A similar instruction was given in the case of C. & A. R. R. Co. v. O’Neil, 172 Ill. 527 (at page 531), in an action which charged that “ the several acts of the defendant set out as the cause of the killing were done negligently, recklessly, wantonly and willfully.”
It may be conceded as possible that proof of appellee’s declaration might also prove the case presented by this instruction, but it must then be also conceded that appellant, if such a case was charged against it in the declaration, might interpose a distinct defense; and consequently that it was entitled to notice of reliance on such an action before it should be required to answer. That the case so set out in the instruction is a separate and distinct cause of action, and foreign to-the issues, is patent; for it imputes to the acts of appellant, as alleged and proved, a form of negligence quite variant from that imputed to those acts in the declaration; and which forms of negligence are now too well differentiated, in a legal sense, to become confused in a case where only one is charged. If it was intended by the instruction to say that slight negligence is not necessarily incompatible with due and ordinary care, the form of expression is not adapted to a plain statement of that proposition, and would be misleading.

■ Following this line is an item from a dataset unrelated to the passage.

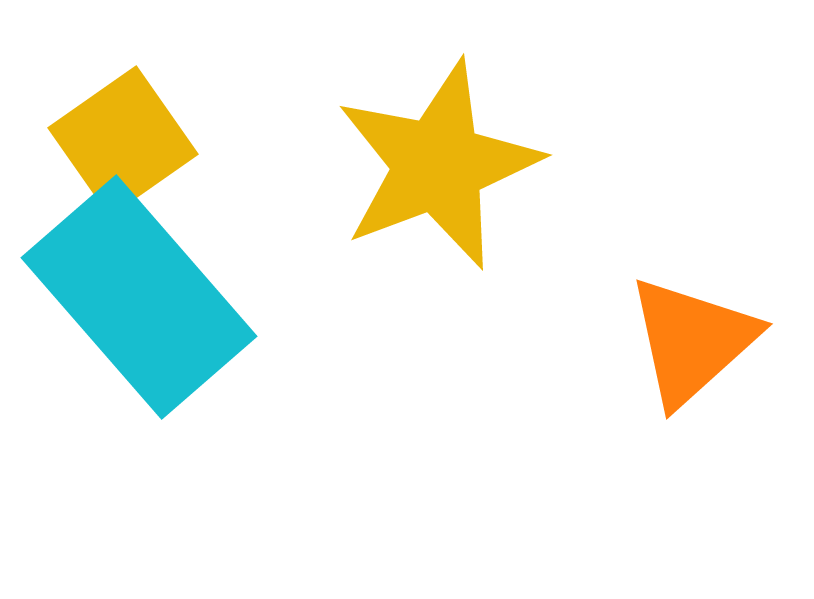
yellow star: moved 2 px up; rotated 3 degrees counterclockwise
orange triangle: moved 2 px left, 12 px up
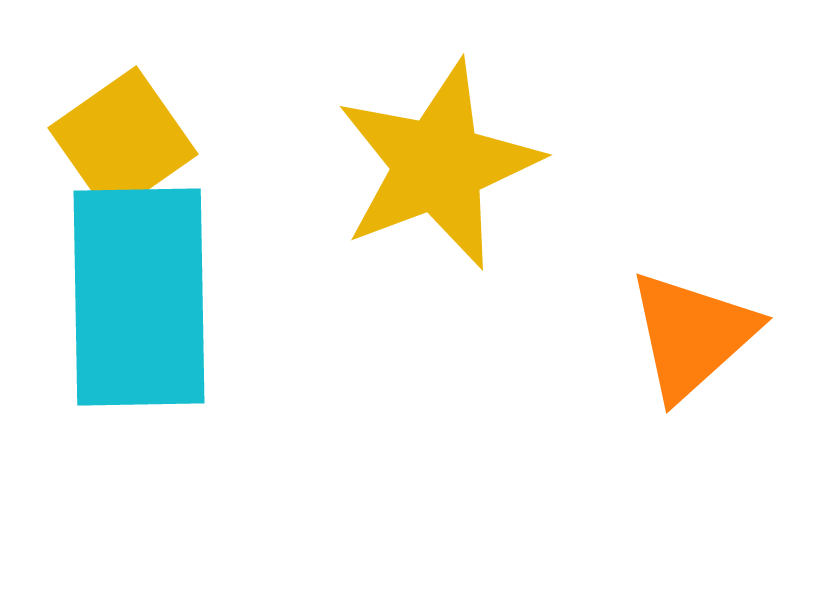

In I. C. R. R. Co. v. Sanders, 166 Ill. 270 (at page 281), the court say : “ It is a familiar rule that instructions should be predicated on the evidence in the case, and we are also of the opinion that they should be confined to the issues in the case.” And in Ebsery v. Chicago City Ry. Co., 164 Ill. 518, and cases there cited, and also C. & E. I. Ry. Co. v. Kneirim, 152 Ill. 458; it is the “expression of the court that a party must recover, if at all, on and according to the case he has made for himself in his declaration. The trend of these views as expressed is, then, that the giving of an instruction susceptible of the criticism imposed upon the one under discussion, is erroneous in the case where the evidence is conflicting and the issues sharply drawn.
So, when it is considered that the jury was aslced to apply this instruction to the facts of this case, and that they did so, the court is constrained to believe that it was misleading.
Therefore the judgment of the Circuit Court is reversed and the cause remanded.